Personnel agree: in the face of the pronounced lack of specialists and managers, it is increasingly important to reinforce staff loyalty to the company. It turns out that finding new employees can be difficult: it takes time, costs money and in some areas, the job market has been swept clean of certain professional profiles. In this situation, Talent Relationship Management can offer solutions.This is what IUBH-professor Dr. Nicole Richter is working on.


The goal of Talent Relationship Management is to retain staff who are particularly good and highly motivated. It is not about the “watering can principle” that treats everyone the same; rather, it is about targeted training and education of a few. Talents, in the corporate context, are employees who are highly motivated and disciplined, as well as enthusiastic about the work they do. They have an above average potential to improve their skills and to be even more efficient in the future.

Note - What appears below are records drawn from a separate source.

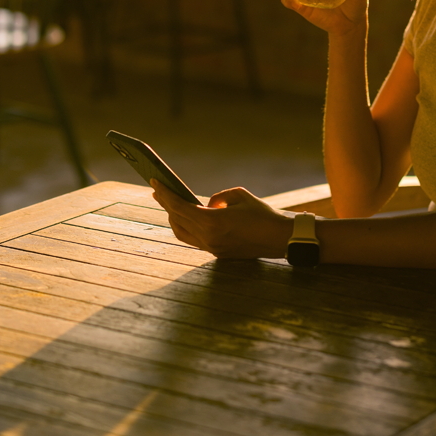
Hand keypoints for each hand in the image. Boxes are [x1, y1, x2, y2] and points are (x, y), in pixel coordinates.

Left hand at [151, 182, 292, 258]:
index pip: (179, 207)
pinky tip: (187, 216)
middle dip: (165, 204)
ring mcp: (212, 249)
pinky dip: (187, 226)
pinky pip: (195, 239)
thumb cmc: (262, 214)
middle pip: (177, 220)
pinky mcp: (218, 254)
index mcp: (213, 222)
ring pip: (182, 233)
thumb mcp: (239, 196)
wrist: (280, 239)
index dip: (165, 194)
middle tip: (157, 190)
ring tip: (169, 203)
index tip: (155, 181)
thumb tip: (207, 206)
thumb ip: (218, 198)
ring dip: (174, 218)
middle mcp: (209, 238)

The importance of retaining exactly such employees and thus making full use of their potential is obvious.

Expand horizons, open perspectives and strengthen networks

Within the framework of Talent Relationship Management, talented employees are identified and a potential analysis is used to identify which training courses and further education programmes would best enhance their further development. Experienced executives in the company offer individual coaching and mentoring, and opportunities to work on cross-divisional projects allow the talented employee to expand their personal horizons and improve their leadership and social skills. This integrated relationship management approach gives talented employees higher visibility within the company, exposes them to tangible prospects, and strengthen their loyalty to the company through internal networks. In the area of marketing, for example, one could involve a talented staff member in a cross-functional international project in order to strengthen his/her international and cross-functional networks and competences. Through individual coaching, the employee can get support to deal with specific challenges of the project work.  Depending on future positions and responsibilities, an assignment to work abroad for several years might be useful.

Challenges for midsize companies

However, the Talent Relationship Management approach can only be effective if resources and responsibilities are clearly allocated, communications are professionally organised and structured and executives are closely involved. It is also important to have a continuous monitoring of business performance in order to present the benefits of Talent Relationship Management, also to executives, with key measurable figures.

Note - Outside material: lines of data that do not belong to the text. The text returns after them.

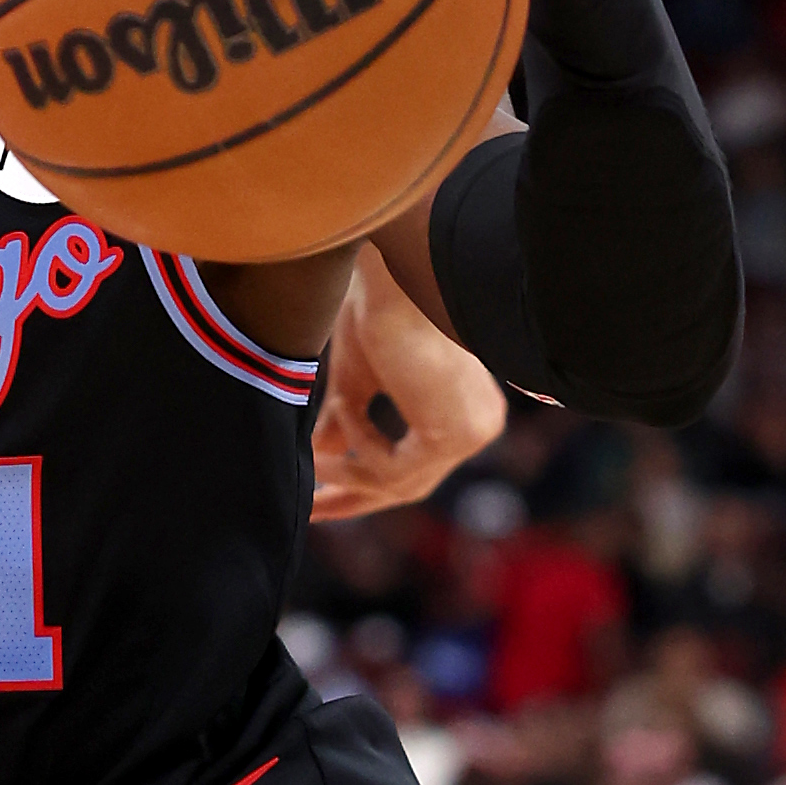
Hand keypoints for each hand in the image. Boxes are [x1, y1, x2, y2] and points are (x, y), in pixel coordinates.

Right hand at [311, 251, 506, 518]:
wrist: (399, 276)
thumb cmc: (379, 309)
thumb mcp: (355, 381)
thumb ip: (345, 423)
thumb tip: (321, 457)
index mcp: (462, 405)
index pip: (414, 466)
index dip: (364, 484)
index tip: (320, 494)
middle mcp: (476, 422)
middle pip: (409, 485)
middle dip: (355, 497)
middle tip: (309, 508)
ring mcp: (471, 433)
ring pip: (400, 482)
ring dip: (349, 469)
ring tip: (313, 454)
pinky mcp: (455, 435)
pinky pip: (395, 468)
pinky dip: (361, 445)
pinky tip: (341, 408)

Most large companies already successfully use professional Talent Relationship Management approaches. It is much more difficult for midsize companies to realise such extensive programmes due to their limited resources. It is important for researchers to look for a practical solution to this challenge.


You can find more about this topic here: Richter, N.: Talent Relationship Management, in: WISU, Heft 8-9, 2017, S. 926-930.


Prof Dr Nicole Richter studied business administration with specialisations in marketing and management, organisation and human resources. After working as an assistant lecturer at the chair of Business Management, Organisation and Human Resources at Heinrich Heine University, in 2007 she had various positions in human resources at the METRO Group in Düsseldorf and gained experience in personnel marketing, employer branding, recruitment, personnel selection, talent management, international personnel development and change management. Since December 2011, Prof Dr Richter has been a Professor of General Business Administration at IUBH Dual Studies and IUBH Distance Learning.